External API usage (user-facing mode)
Facts users need to call the API themselves:
- Endpoint:
POST <phoenix-host>/graphql with a JSON body { "query": "...", "variables": { ... } }. A GraphiQL IDE is served on GET at the same path.
- Auth: send a Phoenix API key as a bearer token:
Authorization: Bearer <API_KEY>. API keys are created in Phoenix settings.

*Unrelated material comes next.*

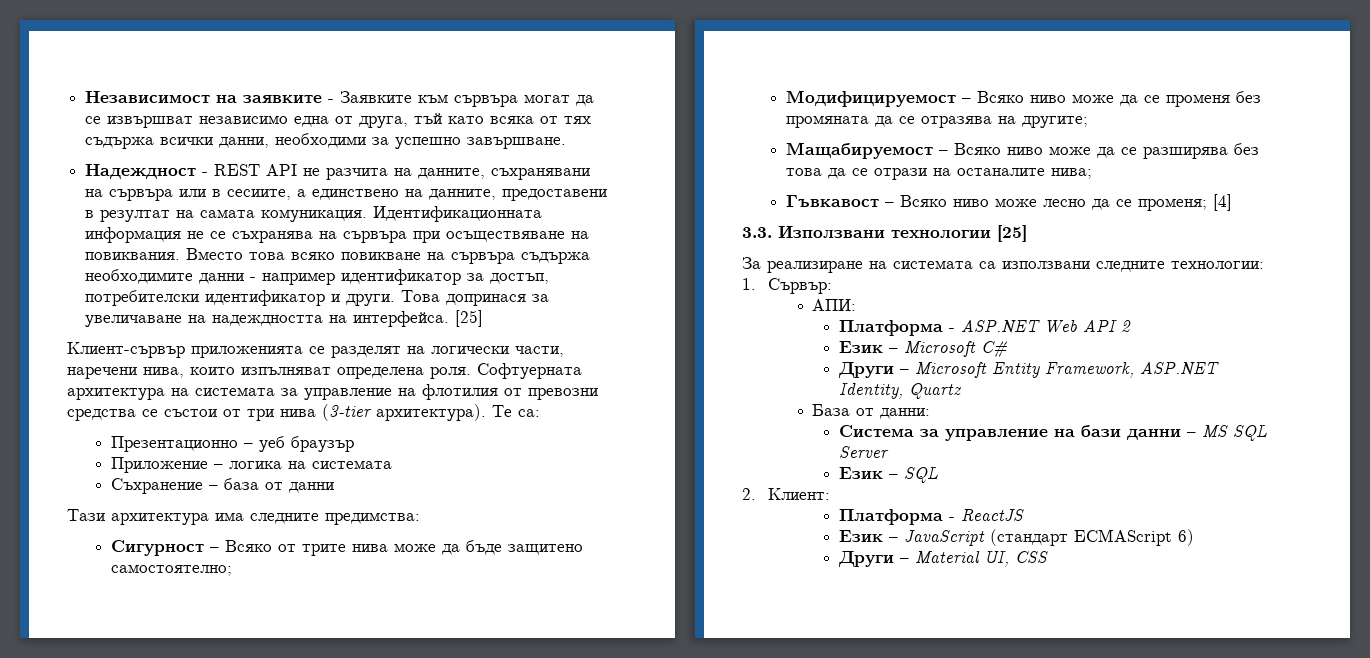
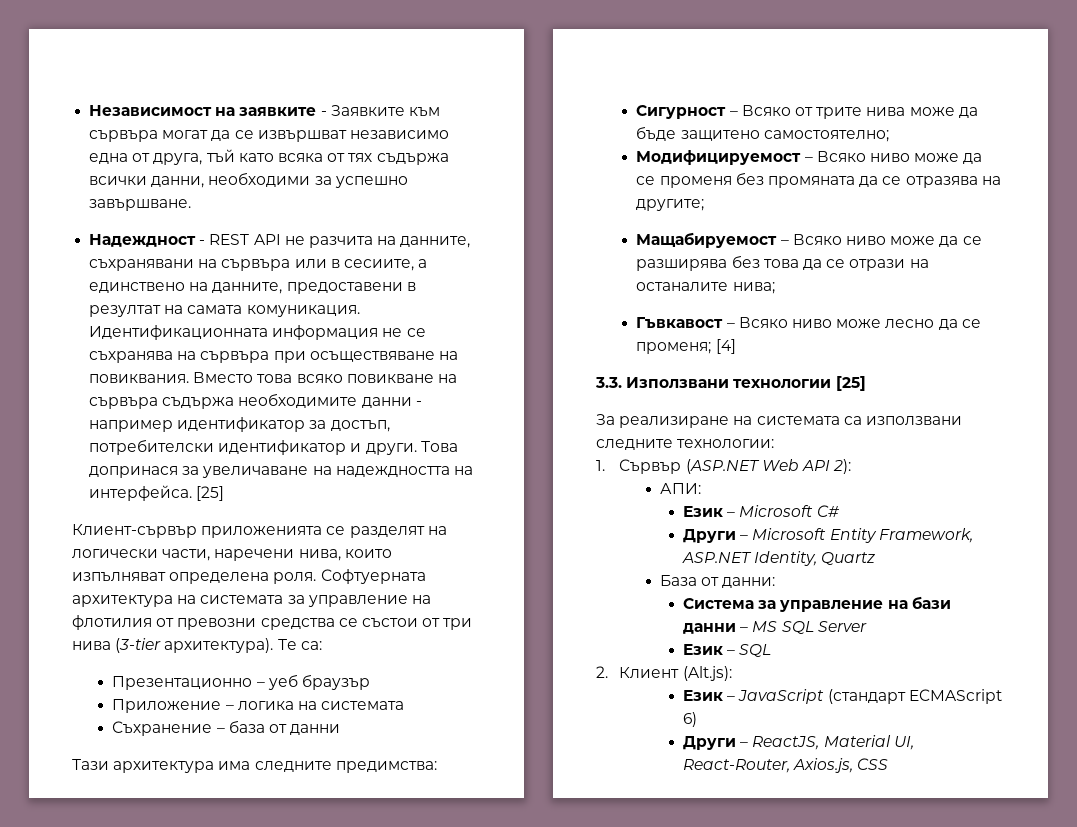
[768,278,833,294] [812,299,857,311] [838,320,1131,336] Сървър: // АПИ: // Платформа - ASP.NET Web API 2 -> [619,459,852,474] [659,483,701,494] Сървър (ASP.NET Web API 2): // АПИ:
[768,488,831,500] [838,509,1024,525] Клиент: // Платформа - ReactJS -> [619,666,732,681] Клиент (Alt.js):
(909, 560) none -> [752,736,820,750] ReactJS,
(1009, 559) none -> [683,758,854,773] React-Router, Axios.js,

- The GraphQL schema is primarily designed for the Phoenix UI and may change between versions; for stable programmatic access, recommend the REST API (
/v1/...) and the arize-phoenix-client Python / @arizeai/phoenix-client TypeScript packages where they cover the need, and GraphQL for everything else.
curl:
curl -s "$PHOENIX_HOST/graphql" \
-H "Authorization: Bearer $PHOENIX_API_KEY" \
-H "Content-Type: application/json" \
-d '{"query": "query($n: String!) { getProjectByName(name: $n) { traceCount } }", "variables": {"n": "default"}}'
Python:
import httpx
resp = httpx.post(
f"{host}/graphql",
headers={"Authorization": f"Bearer {api_key}"},
json={"query": query, "variables": variables},
)
resp.raise_for_status()
data = resp.json()["data"]
When handing users a query, include: the full operation with variable definitions, an example variables payload, and a note on paginating via pageInfo { hasNextPage endCursor } → pass endCursor as after.